### [Exercise details]
Every record shown here needs to be repeated exactly.

### [Provided information]
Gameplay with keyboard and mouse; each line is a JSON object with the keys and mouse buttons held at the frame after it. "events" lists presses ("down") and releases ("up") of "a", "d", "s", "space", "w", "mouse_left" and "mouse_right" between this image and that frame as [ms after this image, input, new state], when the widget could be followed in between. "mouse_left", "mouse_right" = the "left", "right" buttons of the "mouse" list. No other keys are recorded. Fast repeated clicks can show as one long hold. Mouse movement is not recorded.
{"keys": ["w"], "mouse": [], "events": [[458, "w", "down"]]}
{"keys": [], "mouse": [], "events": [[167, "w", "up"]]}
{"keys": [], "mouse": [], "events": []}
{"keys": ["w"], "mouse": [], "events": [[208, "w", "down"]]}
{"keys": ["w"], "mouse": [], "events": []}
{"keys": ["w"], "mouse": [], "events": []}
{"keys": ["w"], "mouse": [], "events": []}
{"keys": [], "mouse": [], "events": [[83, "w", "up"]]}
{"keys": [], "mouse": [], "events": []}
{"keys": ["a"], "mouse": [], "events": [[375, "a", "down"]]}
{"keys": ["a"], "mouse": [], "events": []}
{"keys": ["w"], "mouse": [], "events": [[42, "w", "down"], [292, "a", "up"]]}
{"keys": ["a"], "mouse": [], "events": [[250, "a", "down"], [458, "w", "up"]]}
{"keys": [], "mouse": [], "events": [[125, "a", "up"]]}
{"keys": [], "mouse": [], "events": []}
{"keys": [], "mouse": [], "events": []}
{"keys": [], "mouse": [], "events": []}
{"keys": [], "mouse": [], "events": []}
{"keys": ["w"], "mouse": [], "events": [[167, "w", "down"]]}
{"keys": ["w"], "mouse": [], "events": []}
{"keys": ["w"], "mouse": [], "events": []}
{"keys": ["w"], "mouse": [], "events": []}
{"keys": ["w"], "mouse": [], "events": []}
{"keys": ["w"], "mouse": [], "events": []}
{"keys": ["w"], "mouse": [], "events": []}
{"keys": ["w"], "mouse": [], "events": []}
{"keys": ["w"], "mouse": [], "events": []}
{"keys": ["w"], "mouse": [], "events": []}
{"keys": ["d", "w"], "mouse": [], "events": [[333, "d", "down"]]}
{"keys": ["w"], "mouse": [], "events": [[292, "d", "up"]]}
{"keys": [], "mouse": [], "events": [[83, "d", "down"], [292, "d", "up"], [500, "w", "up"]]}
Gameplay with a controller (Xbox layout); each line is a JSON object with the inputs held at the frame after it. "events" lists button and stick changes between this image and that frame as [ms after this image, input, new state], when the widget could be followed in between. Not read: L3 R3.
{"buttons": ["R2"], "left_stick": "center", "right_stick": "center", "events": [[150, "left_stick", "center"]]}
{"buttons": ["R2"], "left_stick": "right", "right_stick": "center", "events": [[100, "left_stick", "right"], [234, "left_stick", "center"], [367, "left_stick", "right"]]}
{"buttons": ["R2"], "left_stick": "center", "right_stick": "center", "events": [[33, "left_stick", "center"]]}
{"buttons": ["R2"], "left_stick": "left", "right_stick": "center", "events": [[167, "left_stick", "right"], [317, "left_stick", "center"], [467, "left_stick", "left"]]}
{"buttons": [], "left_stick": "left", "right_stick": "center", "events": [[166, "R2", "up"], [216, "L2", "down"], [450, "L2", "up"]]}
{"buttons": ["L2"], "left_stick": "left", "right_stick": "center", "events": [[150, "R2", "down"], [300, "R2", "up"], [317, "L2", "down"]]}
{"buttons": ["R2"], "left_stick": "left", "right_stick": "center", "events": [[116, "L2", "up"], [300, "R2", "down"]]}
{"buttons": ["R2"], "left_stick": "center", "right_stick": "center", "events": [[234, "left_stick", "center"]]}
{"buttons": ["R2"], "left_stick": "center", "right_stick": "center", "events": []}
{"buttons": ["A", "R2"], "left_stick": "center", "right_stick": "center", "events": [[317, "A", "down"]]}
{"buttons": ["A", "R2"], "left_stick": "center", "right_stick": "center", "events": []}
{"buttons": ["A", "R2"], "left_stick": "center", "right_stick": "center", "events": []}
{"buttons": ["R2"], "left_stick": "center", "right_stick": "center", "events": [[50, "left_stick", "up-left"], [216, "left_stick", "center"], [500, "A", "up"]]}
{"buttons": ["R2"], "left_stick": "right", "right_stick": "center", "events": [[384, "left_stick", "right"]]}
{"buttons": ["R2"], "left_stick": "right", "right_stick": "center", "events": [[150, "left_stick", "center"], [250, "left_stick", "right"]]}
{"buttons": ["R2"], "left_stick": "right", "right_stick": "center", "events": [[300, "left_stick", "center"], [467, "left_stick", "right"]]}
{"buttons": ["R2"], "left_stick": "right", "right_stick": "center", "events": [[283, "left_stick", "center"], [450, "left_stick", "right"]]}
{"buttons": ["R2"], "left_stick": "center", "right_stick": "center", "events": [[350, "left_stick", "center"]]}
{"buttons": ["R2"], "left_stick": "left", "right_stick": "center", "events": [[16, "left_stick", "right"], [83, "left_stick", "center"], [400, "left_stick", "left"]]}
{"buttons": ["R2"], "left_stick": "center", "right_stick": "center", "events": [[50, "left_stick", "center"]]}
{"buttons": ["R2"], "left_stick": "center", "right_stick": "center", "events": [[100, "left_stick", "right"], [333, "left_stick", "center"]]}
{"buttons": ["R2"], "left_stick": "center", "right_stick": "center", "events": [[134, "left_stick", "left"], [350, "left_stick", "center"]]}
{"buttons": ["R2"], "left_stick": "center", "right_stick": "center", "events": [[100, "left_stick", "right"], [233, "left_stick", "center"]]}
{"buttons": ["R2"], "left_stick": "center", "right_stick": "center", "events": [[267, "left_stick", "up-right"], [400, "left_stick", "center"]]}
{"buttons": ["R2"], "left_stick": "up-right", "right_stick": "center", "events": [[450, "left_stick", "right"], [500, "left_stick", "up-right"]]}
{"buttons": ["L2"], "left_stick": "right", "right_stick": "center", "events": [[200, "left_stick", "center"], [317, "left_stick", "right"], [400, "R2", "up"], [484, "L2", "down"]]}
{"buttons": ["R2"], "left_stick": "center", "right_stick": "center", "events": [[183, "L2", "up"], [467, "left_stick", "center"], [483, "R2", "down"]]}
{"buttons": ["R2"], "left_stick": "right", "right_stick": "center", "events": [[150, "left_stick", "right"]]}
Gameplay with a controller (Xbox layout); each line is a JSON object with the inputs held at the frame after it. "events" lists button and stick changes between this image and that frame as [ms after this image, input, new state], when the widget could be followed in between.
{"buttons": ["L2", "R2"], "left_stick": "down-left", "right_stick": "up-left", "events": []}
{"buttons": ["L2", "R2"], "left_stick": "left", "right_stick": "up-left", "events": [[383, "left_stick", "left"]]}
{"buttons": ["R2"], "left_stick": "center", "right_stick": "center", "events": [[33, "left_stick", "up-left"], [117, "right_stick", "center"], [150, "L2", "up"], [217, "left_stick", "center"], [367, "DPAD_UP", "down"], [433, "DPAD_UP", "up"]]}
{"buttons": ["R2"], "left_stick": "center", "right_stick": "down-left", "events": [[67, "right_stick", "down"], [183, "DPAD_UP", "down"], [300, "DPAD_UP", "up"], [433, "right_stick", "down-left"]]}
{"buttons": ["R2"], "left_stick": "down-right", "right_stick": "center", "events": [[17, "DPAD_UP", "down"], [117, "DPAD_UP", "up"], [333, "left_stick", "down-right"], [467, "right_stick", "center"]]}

### [Answer to this task]
Gameplay with keyboard and mouse; each line is a JSON object with the keys and mouse buttons held at the frame after it. "events" lists presses ("down") and releases ("up") of "a", "d", "s", "space", "w", "mouse_left" and "mouse_right" between this image and that frame as [ms after this image, input, new state], when the widget could be followed in between. "mouse_left", "mouse_right" = the "left", "right" buttons of the "mouse" list. No other keys are recorded. Fast repeated clicks can show as one long hold. Mouse movement is not recorded.
{"keys": ["w"], "mouse": [], "events": [[458, "w", "down"]]}
{"keys": [], "mouse": [], "events": [[167, "w", "up"]]}
{"keys": [], "mouse": [], "events": []}
{"keys": ["w"], "mouse": [], "events": [[208, "w", "down"]]}
{"keys": ["w"], "mouse": [], "events": []}
{"keys": ["w"], "mouse": [], "events": []}
{"keys": ["w"], "mouse": [], "events": []}
{"keys": [], "mouse": [], "events": [[83, "w", "up"]]}
{"keys": [], "mouse": [], "events": []}
{"keys": ["a"], "mouse": [], "events": [[375, "a", "down"]]}
{"keys": ["a"], "mouse": [], "events": []}
{"keys": ["w"], "mouse": [], "events": [[42, "w", "down"], [292, "a", "up"]]}
{"keys": ["a"], "mouse": [], "events": [[250, "a", "down"], [458, "w", "up"]]}
{"keys": [], "mouse": [], "events": [[125, "a", "up"]]}
{"keys": [], "mouse": [], "events": []}
{"keys": [], "mouse": [], "events": []}
{"keys": [], "mouse": [], "events": []}
{"keys": [], "mouse": [], "events": []}
{"keys": ["w"], "mouse": [], "events": [[167, "w", "down"]]}
{"keys": ["w"], "mouse": [], "events": []}
{"keys": ["w"], "mouse": [], "events": []}
{"keys": ["w"], "mouse": [], "events": []}
{"keys": ["w"], "mouse": [], "events": []}
{"keys": ["w"], "mouse": [], "events": []}
{"keys": ["w"], "mouse": [], "events": []}
{"keys": ["w"], "mouse": [], "events": []}
{"keys": ["w"], "mouse": [], "events": []}
{"keys": ["w"], "mouse": [], "events": []}
{"keys": ["d", "w"], "mouse": [], "events": [[333, "d", "down"]]}
{"keys": ["w"], "mouse": [], "events": [[292, "d", "up"]]}
{"keys": [], "mouse": [], "events": [[83, "d", "down"], [292, "d", "up"], [500, "w", "up"]]}
Gameplay with a controller (Xbox layout); each line is a JSON object with the inputs held at the frame after it. "events" lists button and stick changes between this image and that frame as [ms after this image, input, new state], when the widget could be followed in between. Not read: L3 R3.
{"buttons": ["R2"], "left_stick": "center", "right_stick": "center", "events": [[150, "left_stick", "center"]]}
{"buttons": ["R2"], "left_stick": "right", "right_stick": "center", "events": [[100, "left_stick", "right"], [234, "left_stick", "center"], [367, "left_stick", "right"]]}
{"buttons": ["R2"], "left_stick": "center", "right_stick": "center", "events": [[33, "left_stick", "center"]]}
{"buttons": ["R2"], "left_stick": "left", "right_stick": "center", "events": [[167, "left_stick", "right"], [317, "left_stick", "center"], [467, "left_stick", "left"]]}
{"buttons": [], "left_stick": "left", "right_stick": "center", "events": [[166, "R2", "up"], [216, "L2", "down"], [450, "L2", "up"]]}
{"buttons": ["L2"], "left_stick": "left", "right_stick": "center", "events": [[150, "R2", "down"], [300, "R2", "up"], [317, "L2", "down"]]}
{"buttons": ["R2"], "left_stick": "left", "right_stick": "center", "events": [[116, "L2", "up"], [300, "R2", "down"]]}
{"buttons": ["R2"], "left_stick": "center", "right_stick": "center", "events": [[234, "left_stick", "center"]]}
{"buttons": ["R2"], "left_stick": "center", "right_stick": "center", "events": []}
{"buttons": ["A", "R2"], "left_stick": "center", "right_stick": "center", "events": [[317, "A", "down"]]}
{"buttons": ["A", "R2"], "left_stick": "center", "right_stick": "center", "events": []}
{"buttons": ["A", "R2"], "left_stick": "center", "right_stick": "center", "events": []}
{"buttons": ["R2"], "left_stick": "center", "right_stick": "center", "events": [[50, "left_stick", "up-left"], [216, "left_stick", "center"], [500, "A", "up"]]}
{"buttons": ["R2"], "left_stick": "right", "right_stick": "center", "events": [[384, "left_stick", "right"]]}
{"buttons": ["R2"], "left_stick": "right", "right_stick": "center", "events": [[150, "left_stick", "center"], [250, "left_stick", "right"]]}
{"buttons": ["R2"], "left_stick": "right", "right_stick": "center", "events": [[300, "left_stick", "center"], [467, "left_stick", "right"]]}
{"buttons": ["R2"], "left_stick": "right", "right_stick": "center", "events": [[283, "left_stick", "center"], [450, "left_stick", "right"]]}
{"buttons": ["R2"], "left_stick": "center", "right_stick": "center", "events": [[350, "left_stick", "center"]]}
{"buttons": ["R2"], "left_stick": "left", "right_stick": "center", "events": [[16, "left_stick", "right"], [83, "left_stick", "center"], [400, "left_stick", "left"]]}
{"buttons": ["R2"], "left_stick": "center", "right_stick": "center", "events": [[50, "left_stick", "center"]]}
{"buttons": ["R2"], "left_stick": "center", "right_stick": "center", "events": [[100, "left_stick", "right"], [333, "left_stick", "center"]]}
{"buttons": ["R2"], "left_stick": "center", "right_stick": "center", "events": [[134, "left_stick", "left"], [350, "left_stick", "center"]]}
{"buttons": ["R2"], "left_stick": "center", "right_stick": "center", "events": [[100, "left_stick", "right"], [233, "left_stick", "center"]]}
{"buttons": ["R2"], "left_stick": "center", "right_stick": "center", "events": [[267, "left_stick", "up-right"], [400, "left_stick", "center"]]}
{"buttons": ["R2"], "left_stick": "up-right", "right_stick": "center", "events": [[450, "left_stick", "right"], [500, "left_stick", "up-right"]]}
{"buttons": ["L2"], "left_stick": "right", "right_stick": "center", "events": [[200, "left_stick", "center"], [317, "left_stick", "right"], [400, "R2", "up"], [484, "L2", "down"]]}
{"buttons": ["R2"], "left_stick": "center", "right_stick": "center", "events": [[183, "L2", "up"], [467, "left_stick", "center"], [483, "R2", "down"]]}
{"buttons": ["R2"], "left_stick": "right", "right_stick": "center", "events": [[150, "left_stick", "right"]]}
Gameplay with a controller (Xbox layout); each line is a JSON object with the inputs held at the frame after it. "events" lists button and stick changes between this image and that frame as [ms after this image, input, new state], when the widget could be followed in between.
{"buttons": ["L2", "R2"], "left_stick": "down-left", "right_stick": "up-left", "events": []}
{"buttons": ["L2", "R2"], "left_stick": "left", "right_stick": "up-left", "events": [[383, "left_stick", "left"]]}
{"buttons": ["R2"], "left_stick": "center", "right_stick": "center", "events": [[33, "left_stick", "up-left"], [117, "right_stick", "center"], [150, "L2", "up"], [217, "left_stick", "center"], [367, "DPAD_UP", "down"], [433, "DPAD_UP", "up"]]}
{"buttons": ["R2"], "left_stick": "center", "right_stick": "down-left", "events": [[67, "right_stick", "down"], [183, "DPAD_UP", "down"], [300, "DPAD_UP", "up"], [433, "right_stick", "down-left"]]}
{"buttons": ["R2"], "left_stick": "down-right", "right_stick": "center", "events": [[17, "DPAD_UP", "down"], [117, "DPAD_UP", "up"], [333, "left_stick", "down-right"], [467, "right_stick", "center"]]}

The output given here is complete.